▸ Your instructions:
Every record is to be printed exactly as written, and any picture in it is skipped.

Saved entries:
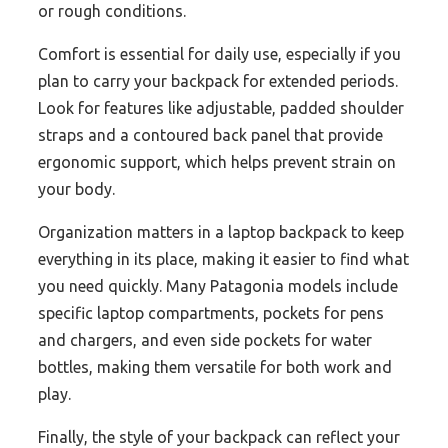
or rough conditions.
Comfort is essential for daily use, especially if you
plan to carry your backpack for extended periods.
Look for features like adjustable, padded shoulder
straps and a contoured back panel that provide
ergonomic support, which helps prevent strain on
your body.
Organization matters in a laptop backpack to keep
everything in its place, making it easier to find what
you need quickly. Many Patagonia models include
specific laptop compartments, pockets for pens
and chargers, and even side pockets for water
bottles, making them versatile for both work and
play.
Finally, the style of your backpack can reflect your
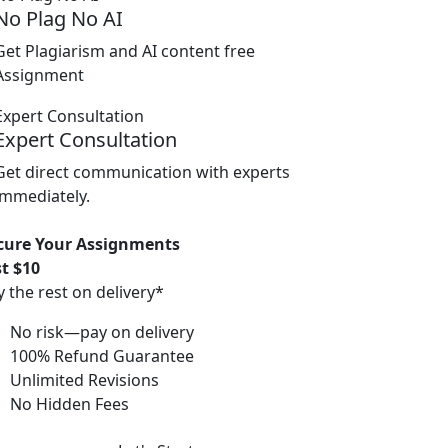
No Plag No AI
Get Plagiarism and AI content free
Assignment
Expert Consultation
Get direct communication with experts
immediately.
cure Your Assignments
st $10
y the rest on delivery*
No risk—pay on delivery
100% Refund Guarantee
Unlimited Revisions
No Hidden Fees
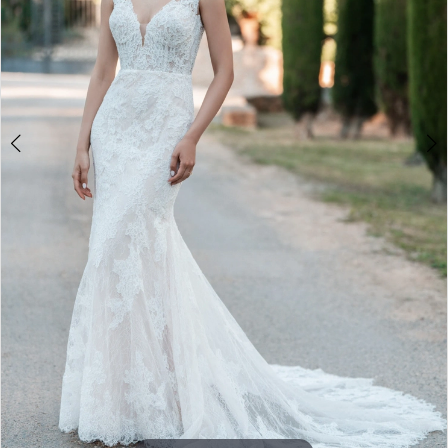
5
6
7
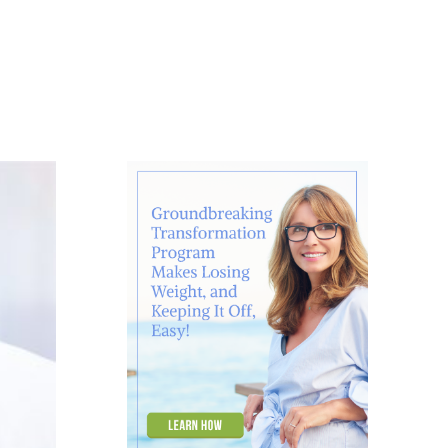
About
Contact
Ask Marcelle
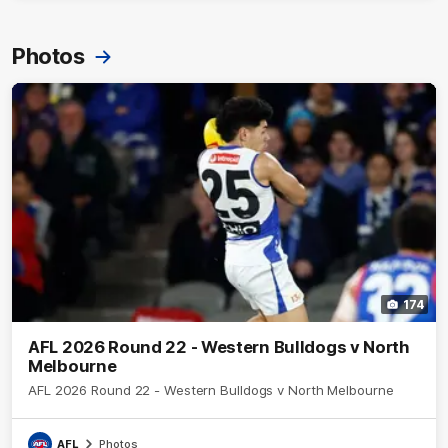
Photos
174
AFL 2026 Round 22 - Western Bulldogs v North
Melbourne
AFL 2026 Round 22 - Western Bulldogs v North Melbourne
AFL
Photos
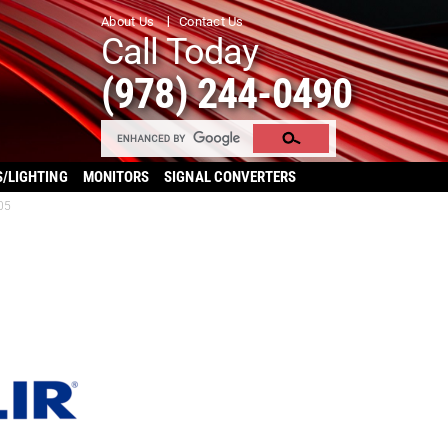
About Us
Contact Us
Call Today
(978) 244-0490
S/LIGHTING
MONITORS
SIGNAL CONVERTERS
05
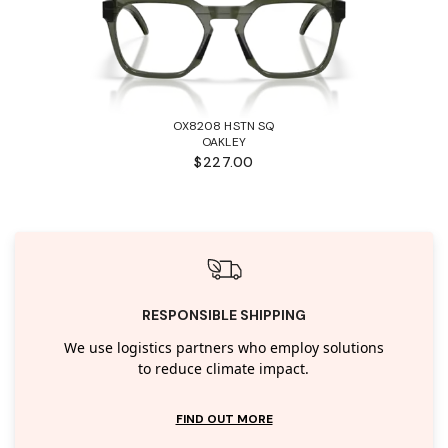
OX8208 HSTN SQ
OAKLEY
$227.00
RESPONSIBLE SHIPPING
We use logistics partners who employ solutions
to reduce climate impact.
FIND OUT MORE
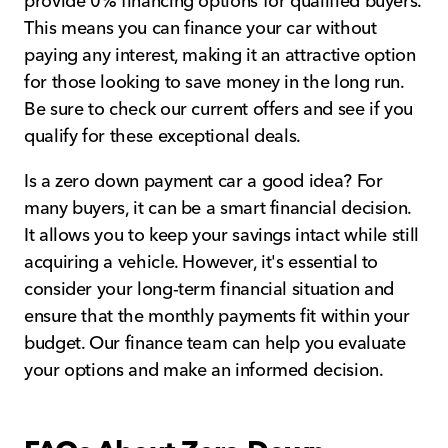
provide 0% financing options for qualified buyers.
This means you can finance your car without
paying any interest, making it an attractive option
for those looking to save money in the long run.
Be sure to check our current offers and see if you
qualify for these exceptional deals.
Is a zero down payment car a good idea? For
many buyers, it can be a smart financial decision.
It allows you to keep your savings intact while still
acquiring a vehicle. However, it's essential to
consider your long-term financial situation and
ensure that the monthly payments fit within your
budget. Our finance team can help you evaluate
your options and make an informed decision.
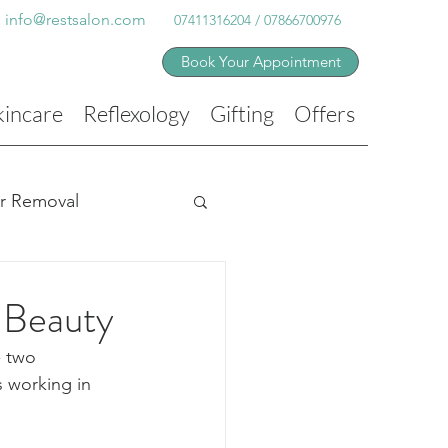
info@restsalon.com
07411316204 / 07866700976
Book Your Appointment
kincare
Reflexology
Gifting
Offers
ir Removal
 Beauty
- two 
 working in 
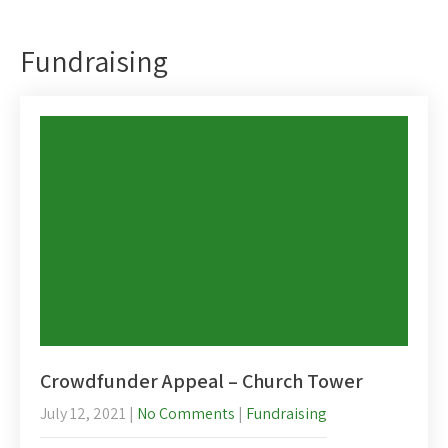
Fundraising
Crowdfunder Appeal – Church Tower
July 12, 2021
|
No Comments
|
Fundraising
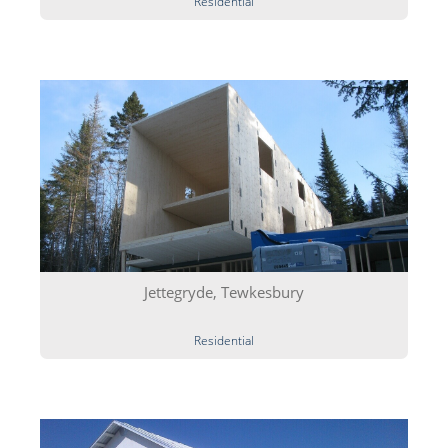
Residential
Jettegryde, Tewkesbury
Residential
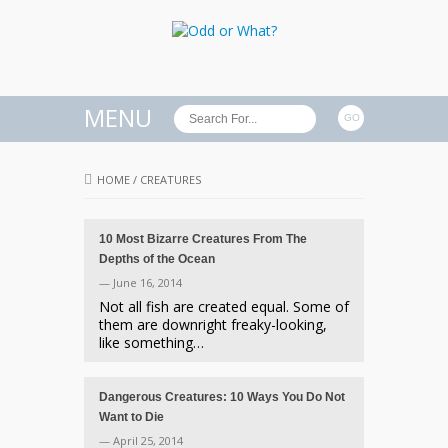
MENU
HOME
/
CREATURES
10 Most Bizarre Creatures From The
Depths of the Ocean
— June 16, 2014
Not all fish are created equal. Some of
them are downright freaky-looking,
like something…
Dangerous Creatures: 10 Ways You Do Not
Want to Die
— April 25, 2014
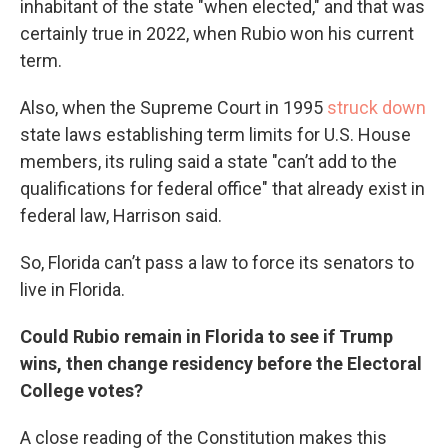
inhabitant of the state "when elected," and that was
certainly true in 2022, when Rubio won his current
term.
Also, when the Supreme Court in 1995
struck down
state laws establishing term limits for U.S. House
members, its ruling said a state "can’t add to the
qualifications for federal office" that already exist in
federal law, Harrison said.
So, Florida can’t pass a law to force its senators to
live in Florida.
Could Rubio remain in Florida to see if Trump
wins, then change residency before the Electoral
College votes?
A close reading of the Constitution makes this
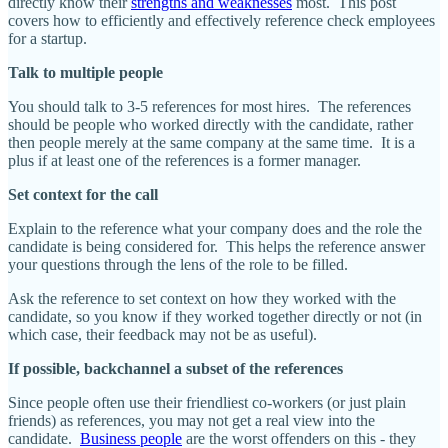
directly know their
strengths and weaknesses
most. This post
covers how to efficiently and effectively reference check employees
for a startup.
Talk to multiple people
You should talk to 3-5 references for most hires. The references
should be people who worked directly with the candidate, rather
then people merely at the same company at the same time. It is a
plus if at least one of the references is a former manager.
Set context for the call
Explain to the reference what your company does and the role the
candidate is being considered for. This helps the reference answer
your questions through the lens of the role to be filled.
Ask the reference to set context on how they worked with the
candidate, so you know if they worked together directly or not (in
which case, their feedback may not be as useful).
If possible, backchannel a subset of the references
Since people often use their friendliest co-workers (or just plain
friends) as references, you may not get a real view into the
candidate.
Business people
are the worst offenders on this - they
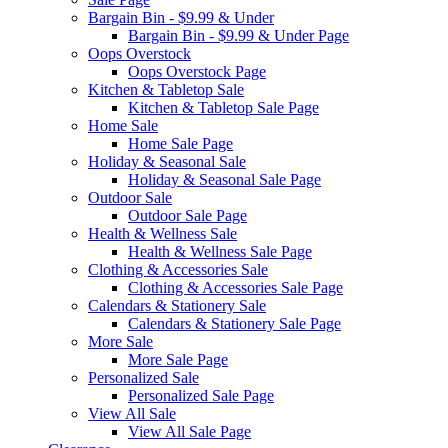
Bargain Bin - $9.99 & Under
Bargain Bin - $9.99 & Under Page
Oops Overstock
Oops Overstock Page
Kitchen & Tabletop Sale
Kitchen & Tabletop Sale Page
Home Sale
Home Sale Page
Holiday & Seasonal Sale
Holiday & Seasonal Sale Page
Outdoor Sale
Outdoor Sale Page
Health & Wellness Sale
Health & Wellness Sale Page
Clothing & Accessories Sale
Clothing & Accessories Sale Page
Calendars & Stationery Sale
Calendars & Stationery Sale Page
More Sale
More Sale Page
Personalized Sale
Personalized Sale Page
View All Sale
View All Sale Page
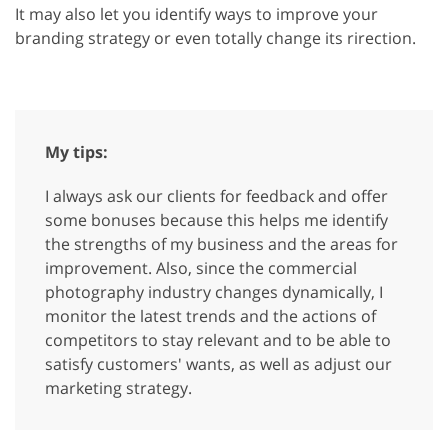
It may also let you identify ways to improve your
branding strategy or even totally change its rirection.
My tips:
I always ask our clients for feedback and offer
some bonuses because this helps me identify
the strengths of my business and the areas for
improvement. Also, since the commercial
photography industry changes dynamically, I
monitor the latest trends and the actions of
competitors to stay relevant and to be able to
satisfy customers' wants, as well as adjust our
marketing strategy.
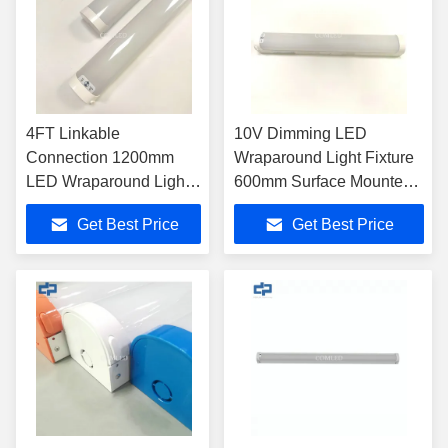
4FT Linkable
10V Dimming LED
Connection 1200mm
Wraparound Light Fixture
LED Wraparound Light
600mm Surface Mounted /
fixtures 5000K AC100 -
Suspended
Get Best Price
Get Best Price
277V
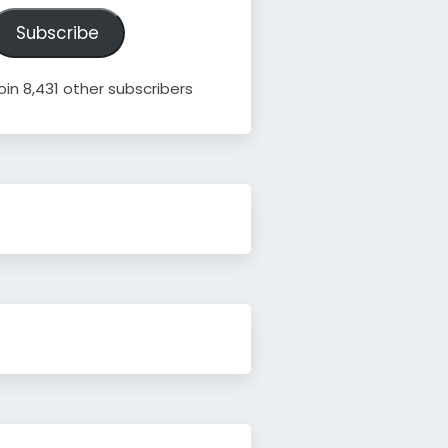
ddress
Subscribe
oin 8,431 other subscribers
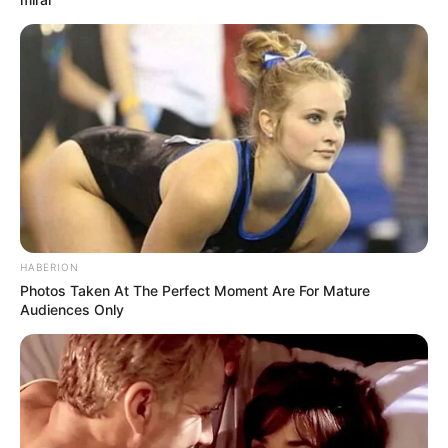
HABERION
Photos Taken At The Perfect Moment Are For Mature
Audiences Only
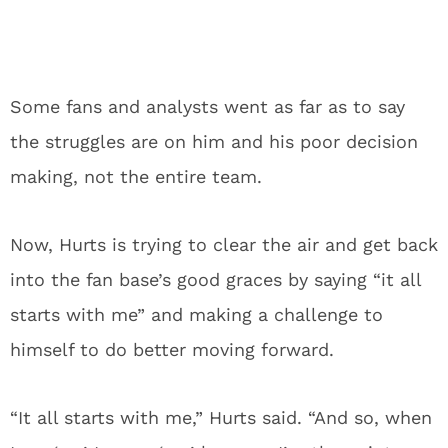
Some fans and analysts went as far as to say
the struggles are on him and his poor decision
making, not the entire team.
Now, Hurts is trying to clear the air and get back
into the fan base’s good graces by saying “it all
starts with me” and making a challenge to
himself to do better moving forward.
“It all starts with me,” Hurts said. “And so, when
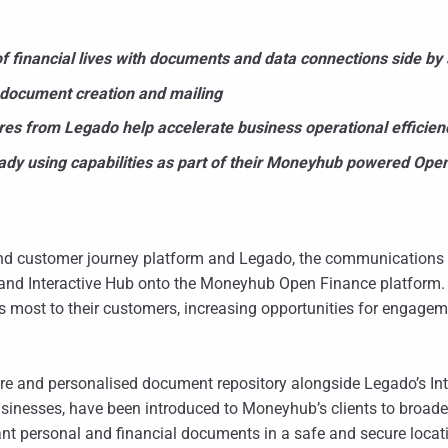
 financial lives with documents and data connections side by 
 document creation and mailing
es from Legado help accelerate business operational efficien
dy using capabilities as part of their Moneyhub powered Open
d customer journey platform and Legado, the communications p
and Interactive Hub onto the Moneyhub Open Finance platform.
rs most to their customers, increasing opportunities for engagem
cure and personalised document repository alongside Legado’s Int
usinesses, have been introduced to Moneyhub’s clients to broad
nt personal and financial documents in a safe and secure locat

▸ The answer:
or rough conditions.
Comfort is essential for daily use, especially if you
plan to carry your backpack for extended periods.
Look for features like adjustable, padded shoulder
straps and a contoured back panel that provide
ergonomic support, which helps prevent strain on
your body.
Organization matters in a laptop backpack to keep
everything in its place, making it easier to find what
you need quickly. Many Patagonia models include
specific laptop compartments, pockets for pens
and chargers, and even side pockets for water
bottles, making them versatile for both work and
play.
Finally, the style of your backpack can reflect your
No Plag No AI
Get Plagiarism and AI content free
Assignment
Expert Consultation
Get direct communication with experts
immediately.
cure Your Assignments
st $10
y the rest on delivery*
No risk—pay on delivery
100% Refund Guarantee
Unlimited Revisions
No Hidden Fees
5
6
7
About
Contact
Ask Marcelle
Photos
174
AFL 2026 Round 22 - Western Bulldogs v North
Melbourne
AFL 2026 Round 22 - Western Bulldogs v North Melbourne
AFL
Photos
About Us
Contact Us
Call Today
(978) 244-0490
S/LIGHTING
MONITORS
SIGNAL CONVERTERS
05
OX8208 HSTN SQ
OAKLEY
$227.00
RESPONSIBLE SHIPPING
We use logistics partners who employ solutions
to reduce climate impact.
FIND OUT MORE
provide 0% financing options for qualified buyers.
This means you can finance your car without
paying any interest, making it an attractive option
for those looking to save money in the long run.
Be sure to check our current offers and see if you
qualify for these exceptional deals.
Is a zero down payment car a good idea? For
many buyers, it can be a smart financial decision.
It allows you to keep your savings intact while still
acquiring a vehicle. However, it's essential to
consider your long-term financial situation and
ensure that the monthly payments fit within your
budget. Our finance team can help you evaluate
your options and make an informed decision.
info@restsalon.com
07411316204 / 07866700976
Book Your Appointment
kincare
Reflexology
Gifting
Offers
ir Removal
 Beauty
- two 
 working in 
Fundraising
Crowdfunder Appeal – Church Tower
July 12, 2021
|
No Comments
|
Fundraising
Residential
Jettegryde, Tewkesbury
Residential
MENU
HOME
/
CREATURES
10 Most Bizarre Creatures From The
Depths of the Ocean
— June 16, 2014
Not all fish are created equal. Some of
them are downright freaky-looking,
like something…
Dangerous Creatures: 10 Ways You Do Not
Want to Die
— April 25, 2014
inhabitant of the state "when elected," and that was
certainly true in 2022, when Rubio won his current
term.
Also, when the Supreme Court in 1995
struck down
state laws establishing term limits for U.S. House
members, its ruling said a state "can’t add to the
qualifications for federal office" that already exist in
federal law, Harrison said.
So, Florida can’t pass a law to force its senators to
live in Florida.
Could Rubio remain in Florida to see if Trump
wins, then change residency before the Electoral
College votes?
A close reading of the Constitution makes this
directly know their
strengths and weaknesses
most. This post
covers how to efficiently and effectively reference check employees
for a startup.
Talk to multiple people
You should talk to 3-5 references for most hires. The references
should be people who worked directly with the candidate, rather
then people merely at the same company at the same time. It is a
plus if at least one of the references is a former manager.
Set context for the call
Explain to the reference what your company does and the role the
candidate is being considered for. This helps the reference answer
your questions through the lens of the role to be filled.
Ask the reference to set context on how they worked with the
candidate, so you know if they worked together directly or not (in
which case, their feedback may not be as useful).
If possible, backchannel a subset of the references
Since people often use their friendliest co-workers (or just plain
friends) as references, you may not get a real view into the
candidate.
Business people
are the worst offenders on this - they
Bargain Bin - $9.99 & Under
Bargain Bin - $9.99 & Under Page
Oops Overstock
Oops Overstock Page
Kitchen & Tabletop Sale
Kitchen & Tabletop Sale Page
Home Sale
Home Sale Page
Holiday & Seasonal Sale
Holiday & Seasonal Sale Page
Outdoor Sale
Outdoor Sale Page
Health & Wellness Sale
Health & Wellness Sale Page
Clothing & Accessories Sale
Clothing & Accessories Sale Page
Calendars & Stationery Sale
Calendars & Stationery Sale Page
More Sale
More Sale Page
Personalized Sale
Personalized Sale Page
View All Sale
View All Sale Page
It may also let you identify ways to improve your
branding strategy or even totally change its rirection.
My tips:
I always ask our clients for feedback and offer
some bonuses because this helps me identify
the strengths of my business and the areas for
improvement. Also, since the commercial
photography industry changes dynamically, I
monitor the latest trends and the actions of
competitors to stay relevant and to be able to
satisfy customers' wants, as well as adjust our
marketing strategy.
4FT Linkable
10V Dimming LED
Connection 1200mm
Wraparound Light Fixture
LED Wraparound Light
600mm Surface Mounted /
fixtures 5000K AC100 -
Suspended
Get Best Price
Get Best Price
277V
ddress
Subscribe
oin 8,431 other subscribers
HABERION
Photos Taken At The Perfect Moment Are For Mature
Audiences Only
Some fans and analysts went as far as to say
the struggles are on him and his poor decision
making, not the entire team.
Now, Hurts is trying to clear the air and get back
into the fan base’s good graces by saying “it all
starts with me” and making a challenge to
himself to do better moving forward.
“It all starts with me,” Hurts said. “And so, when
 financial lives with documents and data connections side by 
 document creation and mailing
es from Legado help accelerate business operational efficien
dy using capabilities as part of their Moneyhub powered Open
d customer journey platform and Legado, the communications p
and Interactive Hub onto the Moneyhub Open Finance platform.
rs most to their customers, increasing opportunities for engagem
cure and personalised document repository alongside Legado’s Int
usinesses, have been introduced to Moneyhub’s clients to broad
nt personal and financial documents in a safe and secure locat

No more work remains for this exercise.